Les mots

Les mots me manquent. C'est le thème général de ces conférences. Et celle d'aujourd'hui a pour titre "Le métier". Il est probable que l'on attend du conférencier une réflexion sur le métier des mots – le métier de l'écrivain, son savoir-faire. Mais il y a là quelque chose d'incongru, d'inadéquat, autour de ce terme appliqué aux mots. Le dictionnaire anglais, vers lequel nous nous tournons chaque fois qu'un problème se pose, nous conforte dans nos doutes. Il est écrit que métier a deux sens ; d'abord, fabriquer des objets utiles, faits d'une matière solide – par exemple une cruche, une chaise, une table. Mais c'est également savoir-faire, qui peut signifier cajoleries, belles paroles. Donc nous n'en savons pas beaucoup plus sur les mots, cela, nous le savons - les mots ne fabriquent jamais rien d'utile ; mais ce sont les seules choses qui disent la vérité et rien que la vérité. En conséquence, parler de savoir-faire à propos des mots équivaut à essayer de réunir deux idées qui n'ont rien à faire ensemble, et qui, si elles s'accouplent, ne pourront que donner naissance à une sorte de monstre tout juste bon à être exposé dans la vitrine d'un musée. Ainsi, le titre de cette conférence doit être modifié sans tarder, et être remplacé par, disons, Une déambulation autour des mots. Car, lorsque vous coupez la tête d'une conférence, elle se conduit comme une poule que l'on a décapitée.
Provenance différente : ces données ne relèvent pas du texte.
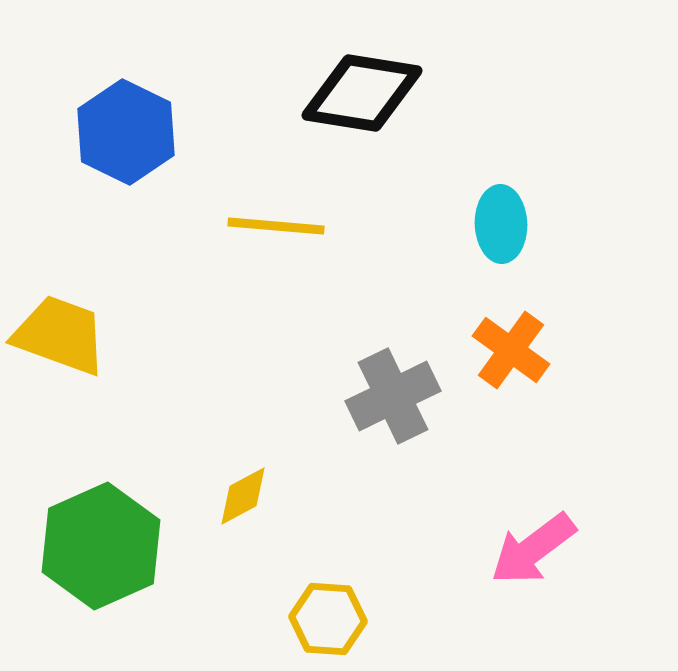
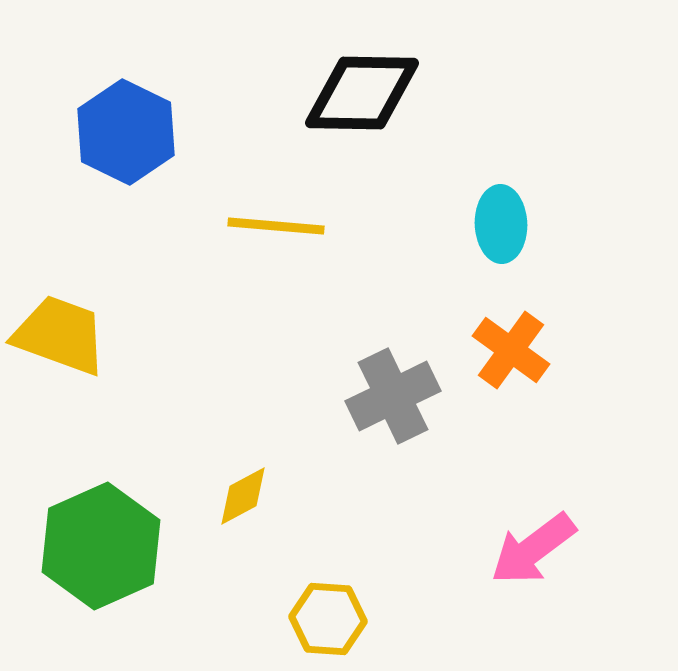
black diamond: rotated 8 degrees counterclockwise
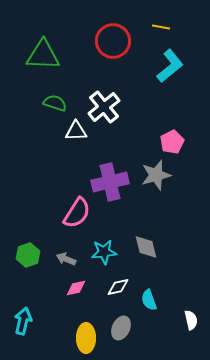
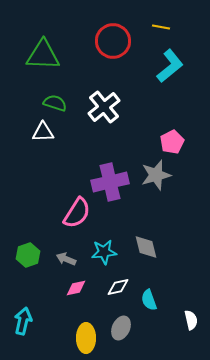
white triangle: moved 33 px left, 1 px down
Elle tourne en rond jusqu'à ce qu'elle s'écroule, morte - à ce que racontent les gens qui ont tué une poule. Voilà ce que va être le déroulement – si elle ne tourne pas en rond – de cette conférence sans tête.

Virginia Woolf
Extrait de "Les mots"
Les livres tiennent tout seuls sur les pieds
Les Belles lettres, 2017

Le texte, prononcé à la BBC en 1937
fut publié en 1942 dans The Death of the Moth and Other Essays
[La mort de la phalène et autres essais].